Thu Nov 25 17:22:22 UTC 2010

Hi,

On 11/25/2010 04:56 PM, Jakob Scherer wrote:
> i now have 2 questions:
>
> 1. running PCA, CSP, etc on the whole dataset _prior_ feeding it to a
> classifer: looks to me as a case of 'double-dipping', as all trials
> (training and test) are used to identifiy the components. thus all
> trials in the dataset given to the classifier are actually
> inter-dependent. am i right there?
>
>    

About PCA, you are not double-dipping, since PCA uses just brain
data, not stimuli (or whatever you want to predict) as input. It
is an "unsupervised" method, so it is safe to use it on the whole dataset.

As long as the pre-processing is unsupervised you are safe. When
you are using class labels in some way you may incur in double
dipping if you are not careful.

About CSP... it is using class-labels. Isn't it?

> 2. if 1. is true, then one could still run the PCA (,etc) just on the
> training set in each split*, and then run a SVM. does this make any
> sense,

Yes you could. But it would be sub-optimal (for PCA), in my opinion.
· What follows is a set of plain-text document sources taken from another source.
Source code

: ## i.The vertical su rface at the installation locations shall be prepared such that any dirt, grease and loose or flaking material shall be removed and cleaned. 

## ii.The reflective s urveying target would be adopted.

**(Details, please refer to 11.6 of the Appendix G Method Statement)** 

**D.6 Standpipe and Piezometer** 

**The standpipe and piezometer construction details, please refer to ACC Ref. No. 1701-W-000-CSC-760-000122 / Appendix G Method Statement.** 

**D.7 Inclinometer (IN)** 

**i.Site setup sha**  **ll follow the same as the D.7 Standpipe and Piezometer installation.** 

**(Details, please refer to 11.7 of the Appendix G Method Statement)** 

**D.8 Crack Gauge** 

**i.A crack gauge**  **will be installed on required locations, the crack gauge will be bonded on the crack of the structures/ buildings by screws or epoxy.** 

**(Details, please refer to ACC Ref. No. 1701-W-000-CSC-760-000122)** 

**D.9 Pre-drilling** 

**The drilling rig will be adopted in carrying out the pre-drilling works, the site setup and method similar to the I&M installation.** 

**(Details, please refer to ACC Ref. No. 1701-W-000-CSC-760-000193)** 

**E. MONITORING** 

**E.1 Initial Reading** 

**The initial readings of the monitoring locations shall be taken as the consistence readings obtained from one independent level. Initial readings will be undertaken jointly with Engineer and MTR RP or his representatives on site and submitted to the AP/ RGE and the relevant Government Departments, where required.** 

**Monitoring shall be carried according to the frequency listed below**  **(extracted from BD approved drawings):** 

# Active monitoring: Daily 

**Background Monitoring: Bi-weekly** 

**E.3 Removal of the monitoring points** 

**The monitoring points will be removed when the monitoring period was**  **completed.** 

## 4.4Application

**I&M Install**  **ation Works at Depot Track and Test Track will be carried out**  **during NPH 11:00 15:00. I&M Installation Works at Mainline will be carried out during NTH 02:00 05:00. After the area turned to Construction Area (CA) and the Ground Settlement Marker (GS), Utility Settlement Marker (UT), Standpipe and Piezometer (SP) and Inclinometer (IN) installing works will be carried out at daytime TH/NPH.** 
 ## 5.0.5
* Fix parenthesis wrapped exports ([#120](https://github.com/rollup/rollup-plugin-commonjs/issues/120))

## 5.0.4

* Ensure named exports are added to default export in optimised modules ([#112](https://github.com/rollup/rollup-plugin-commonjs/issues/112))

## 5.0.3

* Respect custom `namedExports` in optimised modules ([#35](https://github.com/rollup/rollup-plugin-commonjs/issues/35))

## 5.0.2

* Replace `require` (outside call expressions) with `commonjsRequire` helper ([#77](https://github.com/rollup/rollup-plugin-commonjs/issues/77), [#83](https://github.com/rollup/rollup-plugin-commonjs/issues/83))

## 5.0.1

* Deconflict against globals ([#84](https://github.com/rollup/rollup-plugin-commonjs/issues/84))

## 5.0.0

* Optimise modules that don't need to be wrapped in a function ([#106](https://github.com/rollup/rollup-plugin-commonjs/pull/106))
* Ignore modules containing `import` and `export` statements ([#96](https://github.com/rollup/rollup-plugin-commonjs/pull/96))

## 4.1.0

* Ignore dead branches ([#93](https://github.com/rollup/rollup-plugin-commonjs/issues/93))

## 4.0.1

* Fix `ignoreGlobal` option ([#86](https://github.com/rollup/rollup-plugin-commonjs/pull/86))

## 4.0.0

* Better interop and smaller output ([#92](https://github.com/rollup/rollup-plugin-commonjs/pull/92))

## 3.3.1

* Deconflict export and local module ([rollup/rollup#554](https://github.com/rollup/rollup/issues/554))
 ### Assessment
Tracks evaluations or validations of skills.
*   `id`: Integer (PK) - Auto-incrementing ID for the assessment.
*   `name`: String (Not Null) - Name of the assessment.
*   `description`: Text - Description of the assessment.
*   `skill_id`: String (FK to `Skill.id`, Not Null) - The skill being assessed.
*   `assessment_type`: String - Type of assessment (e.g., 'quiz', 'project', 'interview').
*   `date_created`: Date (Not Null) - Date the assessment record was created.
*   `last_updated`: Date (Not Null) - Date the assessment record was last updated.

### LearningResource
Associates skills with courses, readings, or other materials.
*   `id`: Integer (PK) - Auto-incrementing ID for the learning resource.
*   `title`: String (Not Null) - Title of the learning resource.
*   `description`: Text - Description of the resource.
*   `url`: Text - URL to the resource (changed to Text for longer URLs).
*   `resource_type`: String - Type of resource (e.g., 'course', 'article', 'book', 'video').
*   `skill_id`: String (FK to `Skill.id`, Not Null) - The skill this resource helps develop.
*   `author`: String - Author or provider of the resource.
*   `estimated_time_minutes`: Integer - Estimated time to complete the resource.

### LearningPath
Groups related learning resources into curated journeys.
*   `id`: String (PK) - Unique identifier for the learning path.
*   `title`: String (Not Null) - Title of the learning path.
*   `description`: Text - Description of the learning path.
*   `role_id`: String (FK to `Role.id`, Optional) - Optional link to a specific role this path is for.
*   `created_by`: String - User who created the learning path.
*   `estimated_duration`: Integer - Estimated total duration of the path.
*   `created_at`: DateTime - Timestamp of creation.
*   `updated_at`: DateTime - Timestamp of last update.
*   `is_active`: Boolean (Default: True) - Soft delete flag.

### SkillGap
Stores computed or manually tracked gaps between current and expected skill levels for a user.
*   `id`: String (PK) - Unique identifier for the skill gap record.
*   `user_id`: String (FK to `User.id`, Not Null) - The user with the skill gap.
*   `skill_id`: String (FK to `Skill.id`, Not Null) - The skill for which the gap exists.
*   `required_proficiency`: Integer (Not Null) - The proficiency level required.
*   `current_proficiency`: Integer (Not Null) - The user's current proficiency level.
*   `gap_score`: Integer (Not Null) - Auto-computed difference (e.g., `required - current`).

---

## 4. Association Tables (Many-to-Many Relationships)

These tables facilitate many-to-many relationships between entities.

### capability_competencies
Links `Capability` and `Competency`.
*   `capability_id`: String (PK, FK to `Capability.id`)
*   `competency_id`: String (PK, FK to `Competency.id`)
> or is a suited svm-kernel already taking care of this?
>
>    

There is a kernel taking care of that, actually. But it is work
in progress... :-) . If you are interested send me an email.

Best,

Emanuele

P.S.: you might be interested in this for handling supervised
pre-processing and account for double-dipping (bias)
http://dx.doi.org/10.1109/WBD.2010.9